Florent sufre del atasco existencial de los protagonistas de Houellebecq —el Jed Martin de Mapa y territorio e incluso del protagonista de Sumisión—. Experimenta, como ellos, un momento de embotamiento y decadencia que se expresa en todo: su relación con el sexo, con las mujeres, con el trabajo o el bienestar económico. Alguien que vive bien —sueldo de funcionario, holgura material— y que aun así cae en picado. Un rasgo distingue a Florent de sus predecesores: este hombre recorre el país que forman las carreteras francesas como si de un mapa de sus relaciones estropeadas se tratara. Ambos suponen un laberinto. Florent huye de París, de una relación extraña con una fría mujer japonesa y de su vida de técnico agrícola.
Algo en el Florent de Serotonina recuerda al Michel de Plataforma, aquel burócrata cínico, nihilista y sexualmente hiperactivo gracias al viagra. La función que cumple el corrector de la disfunción eréctil en Plataforma, la ejerce el Captorix de Serotonina: un catalizador del abismo. Ambas sustancias actúan como metáfora de la Europa actual, una sociedad que echa mano del botiquín para provocar el deseo o la felicidad y que espanta la soledad y la tristeza empujando la gragea del hastío.
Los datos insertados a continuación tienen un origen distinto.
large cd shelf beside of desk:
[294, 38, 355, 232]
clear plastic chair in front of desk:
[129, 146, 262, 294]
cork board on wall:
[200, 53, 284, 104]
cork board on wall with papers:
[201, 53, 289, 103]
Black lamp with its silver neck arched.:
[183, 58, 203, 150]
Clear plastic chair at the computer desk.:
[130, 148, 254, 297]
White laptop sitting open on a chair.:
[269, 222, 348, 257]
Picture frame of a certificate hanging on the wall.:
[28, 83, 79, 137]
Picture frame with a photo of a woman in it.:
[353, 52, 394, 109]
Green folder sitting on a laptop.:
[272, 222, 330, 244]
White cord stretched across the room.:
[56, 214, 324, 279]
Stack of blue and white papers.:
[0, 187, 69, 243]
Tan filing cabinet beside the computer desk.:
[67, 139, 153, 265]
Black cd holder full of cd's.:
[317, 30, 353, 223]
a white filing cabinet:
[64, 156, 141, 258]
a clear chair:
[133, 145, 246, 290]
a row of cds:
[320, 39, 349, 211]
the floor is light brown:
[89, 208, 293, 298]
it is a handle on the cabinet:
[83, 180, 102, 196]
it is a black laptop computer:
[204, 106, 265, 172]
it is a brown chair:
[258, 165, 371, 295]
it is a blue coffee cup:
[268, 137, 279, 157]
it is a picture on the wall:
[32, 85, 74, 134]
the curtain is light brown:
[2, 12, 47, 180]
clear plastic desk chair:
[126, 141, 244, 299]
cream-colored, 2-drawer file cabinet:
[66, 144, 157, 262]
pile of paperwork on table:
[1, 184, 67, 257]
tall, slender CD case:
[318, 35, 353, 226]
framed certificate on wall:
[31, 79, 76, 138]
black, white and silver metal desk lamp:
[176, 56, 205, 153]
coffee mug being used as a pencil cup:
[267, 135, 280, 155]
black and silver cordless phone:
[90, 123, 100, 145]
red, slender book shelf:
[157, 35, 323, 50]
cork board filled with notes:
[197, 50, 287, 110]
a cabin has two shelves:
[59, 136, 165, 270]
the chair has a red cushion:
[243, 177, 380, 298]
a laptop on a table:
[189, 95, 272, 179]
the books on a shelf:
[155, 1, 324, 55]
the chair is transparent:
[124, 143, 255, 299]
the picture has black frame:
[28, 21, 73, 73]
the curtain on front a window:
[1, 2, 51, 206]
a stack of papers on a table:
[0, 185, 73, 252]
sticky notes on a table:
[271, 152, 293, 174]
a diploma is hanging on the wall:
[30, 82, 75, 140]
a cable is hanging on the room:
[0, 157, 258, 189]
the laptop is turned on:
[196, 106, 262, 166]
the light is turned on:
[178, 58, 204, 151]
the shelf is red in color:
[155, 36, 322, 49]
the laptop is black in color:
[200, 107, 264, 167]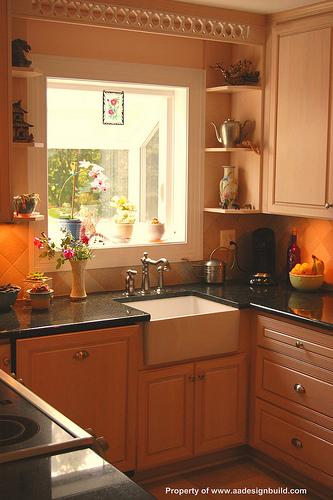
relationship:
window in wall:
[49, 72, 201, 256] [127, 39, 204, 64]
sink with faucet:
[148, 310, 223, 357] [115, 258, 178, 287]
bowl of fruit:
[290, 280, 326, 295] [294, 260, 321, 270]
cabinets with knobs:
[71, 367, 114, 413] [278, 373, 314, 403]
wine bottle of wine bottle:
[287, 228, 302, 285] [289, 239, 304, 271]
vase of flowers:
[210, 160, 244, 209] [52, 231, 99, 258]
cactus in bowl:
[69, 160, 79, 216] [290, 280, 326, 295]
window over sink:
[49, 72, 201, 256] [148, 310, 223, 357]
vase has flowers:
[210, 160, 244, 209] [52, 231, 99, 258]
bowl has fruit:
[290, 280, 326, 295] [294, 260, 321, 270]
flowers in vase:
[52, 231, 99, 258] [210, 160, 244, 209]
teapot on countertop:
[208, 121, 255, 150] [263, 293, 315, 321]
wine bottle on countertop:
[289, 239, 304, 271] [263, 293, 315, 321]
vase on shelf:
[210, 160, 244, 209] [210, 203, 262, 222]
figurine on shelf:
[213, 59, 264, 91] [210, 203, 262, 222]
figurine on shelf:
[14, 35, 39, 73] [210, 203, 262, 222]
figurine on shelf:
[9, 101, 47, 139] [210, 203, 262, 222]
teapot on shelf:
[208, 121, 255, 150] [210, 203, 262, 222]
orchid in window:
[82, 168, 111, 226] [49, 72, 201, 256]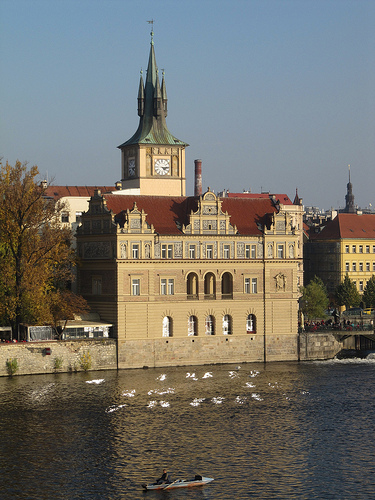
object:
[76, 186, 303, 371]
brick building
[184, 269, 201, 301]
arched openings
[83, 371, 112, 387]
objects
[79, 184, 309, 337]
building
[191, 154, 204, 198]
chimney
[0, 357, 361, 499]
water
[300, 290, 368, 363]
bridge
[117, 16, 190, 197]
clock tower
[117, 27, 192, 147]
roof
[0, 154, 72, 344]
tree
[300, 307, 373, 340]
people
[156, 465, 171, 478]
person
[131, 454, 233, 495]
boat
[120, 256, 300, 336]
wall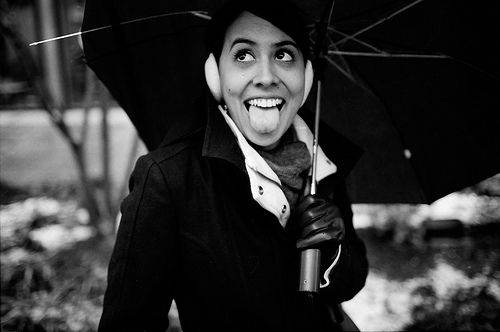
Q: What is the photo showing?
A: It is showing a pond.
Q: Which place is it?
A: It is a pond.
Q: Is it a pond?
A: Yes, it is a pond.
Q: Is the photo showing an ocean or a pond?
A: It is showing a pond.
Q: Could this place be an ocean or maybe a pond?
A: It is a pond.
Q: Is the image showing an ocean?
A: No, the picture is showing a pond.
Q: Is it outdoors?
A: Yes, it is outdoors.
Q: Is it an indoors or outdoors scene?
A: It is outdoors.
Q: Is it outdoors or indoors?
A: It is outdoors.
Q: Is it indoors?
A: No, it is outdoors.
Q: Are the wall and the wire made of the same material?
A: No, the wall is made of concrete and the wire is made of metal.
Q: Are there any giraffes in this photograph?
A: No, there are no giraffes.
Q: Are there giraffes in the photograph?
A: No, there are no giraffes.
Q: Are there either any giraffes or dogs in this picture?
A: No, there are no giraffes or dogs.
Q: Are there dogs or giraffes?
A: No, there are no giraffes or dogs.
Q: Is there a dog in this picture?
A: No, there are no dogs.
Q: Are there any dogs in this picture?
A: No, there are no dogs.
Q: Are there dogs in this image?
A: No, there are no dogs.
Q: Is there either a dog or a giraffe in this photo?
A: No, there are no dogs or giraffes.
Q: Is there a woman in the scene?
A: Yes, there is a woman.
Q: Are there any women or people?
A: Yes, there is a woman.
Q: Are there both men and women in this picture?
A: No, there is a woman but no men.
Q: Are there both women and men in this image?
A: No, there is a woman but no men.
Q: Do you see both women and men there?
A: No, there is a woman but no men.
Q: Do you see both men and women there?
A: No, there is a woman but no men.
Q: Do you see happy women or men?
A: Yes, there is a happy woman.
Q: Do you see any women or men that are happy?
A: Yes, the woman is happy.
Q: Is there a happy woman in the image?
A: Yes, there is a happy woman.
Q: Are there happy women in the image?
A: Yes, there is a happy woman.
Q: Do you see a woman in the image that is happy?
A: Yes, there is a woman that is happy.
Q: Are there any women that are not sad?
A: Yes, there is a happy woman.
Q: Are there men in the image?
A: No, there are no men.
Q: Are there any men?
A: No, there are no men.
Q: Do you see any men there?
A: No, there are no men.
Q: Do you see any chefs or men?
A: No, there are no men or chefs.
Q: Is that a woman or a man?
A: That is a woman.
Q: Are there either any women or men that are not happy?
A: No, there is a woman but she is happy.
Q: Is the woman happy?
A: Yes, the woman is happy.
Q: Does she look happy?
A: Yes, the woman is happy.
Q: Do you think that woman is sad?
A: No, the woman is happy.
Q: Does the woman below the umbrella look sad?
A: No, the woman is happy.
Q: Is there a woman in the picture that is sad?
A: No, there is a woman but she is happy.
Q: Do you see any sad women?
A: No, there is a woman but she is happy.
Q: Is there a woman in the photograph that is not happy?
A: No, there is a woman but she is happy.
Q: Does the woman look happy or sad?
A: The woman is happy.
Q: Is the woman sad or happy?
A: The woman is happy.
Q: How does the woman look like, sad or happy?
A: The woman is happy.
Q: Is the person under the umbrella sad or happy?
A: The woman is happy.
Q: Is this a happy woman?
A: Yes, this is a happy woman.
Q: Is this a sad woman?
A: No, this is a happy woman.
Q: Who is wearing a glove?
A: The woman is wearing a glove.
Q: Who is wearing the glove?
A: The woman is wearing a glove.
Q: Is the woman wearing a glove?
A: Yes, the woman is wearing a glove.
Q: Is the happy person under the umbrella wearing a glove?
A: Yes, the woman is wearing a glove.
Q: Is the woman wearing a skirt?
A: No, the woman is wearing a glove.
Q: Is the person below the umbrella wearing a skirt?
A: No, the woman is wearing a glove.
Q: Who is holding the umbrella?
A: The woman is holding the umbrella.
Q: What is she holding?
A: The woman is holding the umbrella.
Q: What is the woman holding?
A: The woman is holding the umbrella.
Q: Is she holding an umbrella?
A: Yes, the woman is holding an umbrella.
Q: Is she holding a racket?
A: No, the woman is holding an umbrella.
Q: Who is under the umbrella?
A: The woman is under the umbrella.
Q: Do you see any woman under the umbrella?
A: Yes, there is a woman under the umbrella.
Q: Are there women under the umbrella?
A: Yes, there is a woman under the umbrella.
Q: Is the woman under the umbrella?
A: Yes, the woman is under the umbrella.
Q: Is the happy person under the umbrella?
A: Yes, the woman is under the umbrella.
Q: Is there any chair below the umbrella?
A: No, there is a woman below the umbrella.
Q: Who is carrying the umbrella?
A: The woman is carrying the umbrella.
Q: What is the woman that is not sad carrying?
A: The woman is carrying an umbrella.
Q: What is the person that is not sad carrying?
A: The woman is carrying an umbrella.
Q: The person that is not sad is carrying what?
A: The woman is carrying an umbrella.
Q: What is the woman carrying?
A: The woman is carrying an umbrella.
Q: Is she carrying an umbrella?
A: Yes, the woman is carrying an umbrella.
Hay un espíritu barbitúrico que recorre cada línea de esta historia terrible y oscura. Hay una farmacopea Houellebecq en Serotonina. También abatimiento, un malestar poroso que traspasa la página hasta llegar al lector. Una inmensa hemorragia que se estampa en el ánimo de quien pasa la página.
Houellebecq renueva sus votos en su odio por lo francés, una seña de identidad de todos sus libros. Florent, que recorre toda la Francia de provincias —al igual que lo hacía Jed Martin con la excusa de la Guía Michelín en Mapa y territorio—, se pasea por enormes granjas industriales donde se crían pollos, muestra a un sector agrario aplastado por la industrialización e incluso por la relación comercial que traza la Unión Europea. En Serotonina, Houellebecq mete los pies en el barro de una sociedad atomizada y pre-Macron. Resulta inevitable no leer en clave “chalecos amarillos” este paisaje de perpetua disolución y desilusión. Hay en este libro un viaje europeo hacia la frustración y las cuentas pendientes. No en vano la travesía de Florent arranca en Almería, donde el novelista pasa largas temporadas, y que le sirve para emplazar en España el territorio del deseo y la hipérbole, cual ramalazo Mérimée casi dos siglos después.
Camille, Claire, Yunzun, Kate… Las parejas de Florent parecen afecciones más que relaciones. Kate, aquel amor de juventud que se pierde por cobardía; la japonesa Yunzun, cosificada como un robot que sólo consume y se entrega al sexo con automatismo; Claire, una actriz que nunca consiguió mayor éxito que una obra de George Bataille —una vez más a la cultura francesa siempre la crucifica— y que termina alcohólica, o Camille, la recreación más cercana a la felicidad de este hombre que está, perpetuamente, dando vueltas a la laguna de la muerte. Como lo fue la eutanasia en Mapa y territorio, lo es aquí el suicidio, un elemento especialmente nítido en los padres del protagonista, quienes se provocan la muerte para abandonar juntos este mundo ante el cáncer de cerebro del padre. Todas las puertas afectivas parecen cerradas para Florent, que se mantiene ajeno incluso al intenso amor que sintieron sus padres el uno por el otro y del cual él es excluido. El arsénico de Emma Bovary rebrota en el Captorix de Houellebecq. La farmacopea, pues, en su más puro estado.